What strikes me most about the way pupils come to know, understand and appreciate a cultural practice is the role of mimesis.

Jurgen Habermas writes:

‘Imitation [or mimesis] designates a relation between persons in which the one accommodates to the other, identifies with the other, empathizes with the other. There is an allusion here to a relation in which the surrender of the one to the example of the other does not mean a loss of self but a gain and an enrichment.’ [1]

Mimesis then, and seen in this way, can be given high value. It is a human capacity of great significance. It was the source of the pupil’s making and remaking in our parable.

It was the source of their creativity.

Why is creativity being bracketed out of education at this time?

Why so much ugly talk of ‘drill and kill’ and so little of mimesis?

Note:

[1] Habermas, J. (1984) Theory of Communicative Action. Vol. 1. Trans. T. McCarthy. London: Heinemann.  (p. 380)

The impatient music teacher

It’s Steve Reich’s eightieth birthday year.

And the Cambridge Corn Exchange audience was expectant. Steve Reich would be there.

On cue at 7.30 the man recently included in the BBC’s tea-time Pointless programme as one of the fifty composers who had changed the course of music history, came on stage with Colin Currie to perform Clapping Music. Above is a performance by Reich and X in another place.

A quick internet search and you will find the score of the music and a free app for your phone to challenge your rhythmic performance skill.

The Cambridge concert culminated with a performance of Reich’s Music for 18 Musicians, a fifty-five minute piece. The audience was ecstatic.

The experience served me well as I prepared to give my U3A session this week titled Steve Reich, Minimalism, Ways of Listening and Different Trains.

I am a newish member of the U3A group of twelve who meet monthly to listen to and consider music. As my first contribution I decided to present a topic that would be fresh to the group (they like this), and that I would start with the group clapping a simple rhythm and then, in two groups, seeing if we could phase it in the way that Reich does with his Clapping Music. My method, pretty orthodox, was then to listen to Reich’s Clapping Music.

*Extracted entries:*
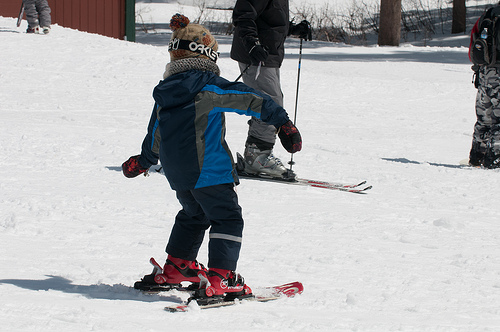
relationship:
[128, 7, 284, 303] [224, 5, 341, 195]
kid near person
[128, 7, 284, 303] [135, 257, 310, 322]
kid wearing skis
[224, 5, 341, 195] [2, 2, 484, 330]
person on snow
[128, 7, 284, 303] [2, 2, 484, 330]
kid on snow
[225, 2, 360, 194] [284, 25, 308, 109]
person holding ski poles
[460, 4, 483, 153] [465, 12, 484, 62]
person wearing black and red backpack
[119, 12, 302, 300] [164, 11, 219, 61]
child wearing beanie hat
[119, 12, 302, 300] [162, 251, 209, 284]
child wearing ski boot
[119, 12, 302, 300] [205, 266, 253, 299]
child wearing ski boot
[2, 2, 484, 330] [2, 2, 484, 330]
snow covering ground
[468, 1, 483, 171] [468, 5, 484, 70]
person wearing backpack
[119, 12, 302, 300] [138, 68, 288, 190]
child wearing jacket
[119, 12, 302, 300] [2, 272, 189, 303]
child casting shadow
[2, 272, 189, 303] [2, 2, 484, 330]
shadow casted on ground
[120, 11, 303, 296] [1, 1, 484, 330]
kid skiing in ski resort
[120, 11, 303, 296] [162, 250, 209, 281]
kid wearing ski shoe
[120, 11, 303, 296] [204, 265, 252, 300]
kid wearing ski shoe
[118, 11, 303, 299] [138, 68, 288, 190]
person wearing coat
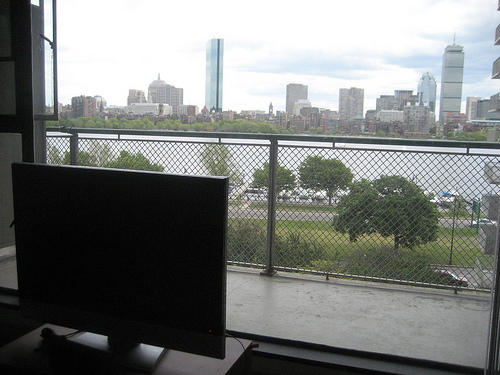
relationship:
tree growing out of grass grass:
[297, 157, 434, 271] [421, 225, 469, 265]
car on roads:
[468, 212, 499, 234] [228, 189, 333, 226]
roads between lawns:
[228, 189, 333, 226] [296, 216, 366, 251]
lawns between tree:
[296, 216, 366, 251] [327, 174, 439, 254]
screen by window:
[6, 157, 243, 368] [40, 3, 498, 353]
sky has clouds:
[28, 5, 498, 120] [328, 24, 398, 83]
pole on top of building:
[448, 27, 463, 52] [441, 27, 468, 110]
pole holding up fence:
[263, 137, 278, 287] [34, 120, 498, 304]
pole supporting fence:
[263, 137, 278, 287] [34, 120, 498, 304]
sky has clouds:
[28, 5, 498, 120] [30, 5, 498, 119]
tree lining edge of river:
[63, 96, 488, 178] [72, 95, 495, 245]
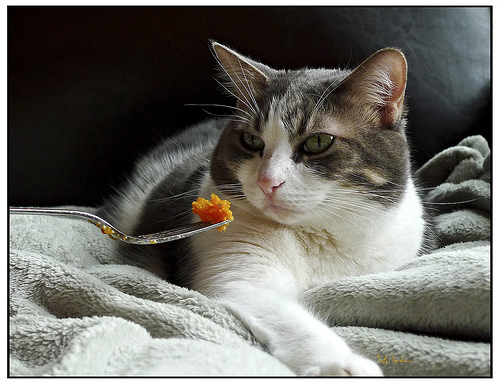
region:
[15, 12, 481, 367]
a cat being fed from a fork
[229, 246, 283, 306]
soft white fur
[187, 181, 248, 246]
a fork with some orange food on it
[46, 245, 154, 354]
a soft grey blanket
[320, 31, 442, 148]
a cat's ear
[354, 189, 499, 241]
long fine whiskers on a cat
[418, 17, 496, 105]
a black leather couch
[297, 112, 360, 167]
a green cat's eye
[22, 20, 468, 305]
a very spoiled pet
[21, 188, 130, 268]
the handle of a fork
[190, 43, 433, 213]
a cat's furry head.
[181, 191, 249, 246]
orange food on a fork.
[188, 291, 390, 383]
a right cat's arm.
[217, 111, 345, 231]
a cats furry face.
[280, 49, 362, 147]
whiskers on a cat.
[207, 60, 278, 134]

*Apply what you read:*
A – Rewrite the passage starting at "What strikes me" and ending at "little of mimesis?", changing "creativity" to "imagination".
B – Answer these from the passage:
(i) Who came on stage with Steve Reich to perform Clapping Music at the Cambridge Corn Exchange?
(ii) How long is Reich's Music for 18 Musicians?
(iii) How many people are in the U3A music group?
Work only from the passage itself.

*Per-task outputs:*
A –
What strikes me most about the way pupils come to know, understand and appreciate a cultural practice is the role of mimesis.

Jurgen Habermas writes:

‘Imitation [or mimesis] designates a relation between persons in which the one accommodates to the other, identifies with the other, empathizes with the other. There is an allusion here to a relation in which the surrender of the one to the example of the other does not mean a loss of self but a gain and an enrichment.’ [1]

Mimesis then, and seen in this way, can be given high value. It is a human capacity of great significance. It was the source of the pupil’s making and remaking in our parable.

It was the source of their imagination.

Why is imagination being bracketed out of education at this time?

Why so much ugly talk of ‘drill and kill’ and so little of mimesis?

B –
(i) Colin Currie
(ii) Fifty-five minutes
(iii) Twelve